When you don't need error handling

I found myself using this snipped in a few places.

func must[T any](out T, err error) T {
    if err != nil {
        panic(err)
    }
    return out
}

Occasionally a little more, so made a home for them, DRY.

Scope

  • Error handling is not always necessary. Panic on error should be easier than ignoring them.
  • Lightweight assertions. No deps, 3 digit loc count.
  • must is designed to stand out like unsafe. So normal error handling and none panicky helper functions should live else where.

Turn errors into panics

// NoError panics on error.
//
// You can use this instead of ignoring errors that never happen by contract.
func NoError(err error) {
    if err != nil {
        panic(err)
    }
}

// Value panics on error, otherwise returns the first value.
//
// Use this instead of writing a Must version of your function.
func Value[T any](out T, err error) T {
    if err != nil {
        panic(err)
    }
    return out
}

Also Value2 is available for longer function signatures. V and V2 are their short aliases since the must. prefix already stands out enough.

Turn assertions into panics

Functions like True(bool) and friends. To assert a condition or panic.

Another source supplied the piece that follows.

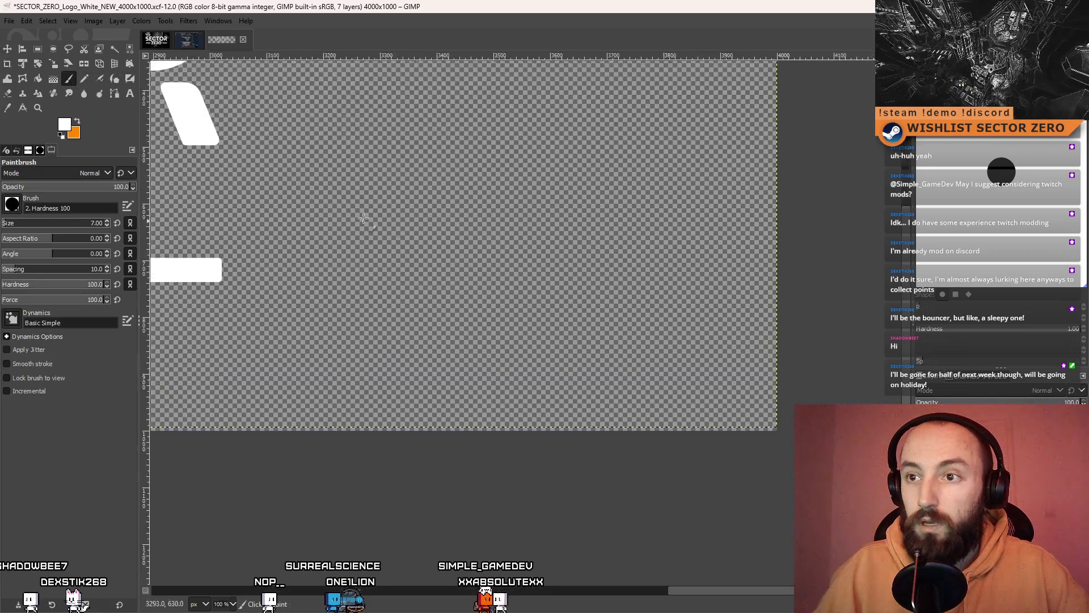
{"action": "scroll", "coordinate": [696, 321], "scroll_direction": "left", "scroll_amount": 10}
{"action": "key", "text": "2"}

B1, B2... are generic assertions that pass their first inputs unmodified with compile time type info preserved. They return a function to specify what assertions are made on each field.

func ExampleB3() {
    // lets say we have an io.RuneReader
    readRune := func() (r rune, size int, err error) {
        return 'a', 1, nil
    }

    // that must return 1 byte runes and never err out
    char, _, _ := must.B3(readRune())(must.Any, 1, nil)
    fmt.Println(string(char))

    // output:
    // a
}               

Assertions have optional debug arguments, to provide additional information when violated. Usually, just pass in the line comment as string.

Usage in unit tests

must.*T# will cause the function from using panic to using t.Fatal on the provided unit test interface. As an alternative to testify/require that allows value chaining.

For the functions that accept debug ...any, if the first debug value supports t.Fatal and t.Helper, then panic will be changed to calling t.Fatal instead. (This is experimental)

Use of testify or other alterative targeting unit testing should be preferred over must, expectably outside of test setup.

Panic test helpers

must.Panic and must.Recover. Useful for writing tests for panicky cases.

Compatibility

Since this library is heavily dependent on generics. 1.18 is the minimum Go version supported until a new go version has a feature too good to pass.

Tagged versions follow sematic versioning. Untagged master/main branch is for development.

Values used in panics are only for debugging. No guarantees are provided on how panics are constructed. This means the recovered value and stack trace could change even in bugfix versions.

Version 1.0 milestone

  • Gain enough downstream usage cases to prove API fitness and stability.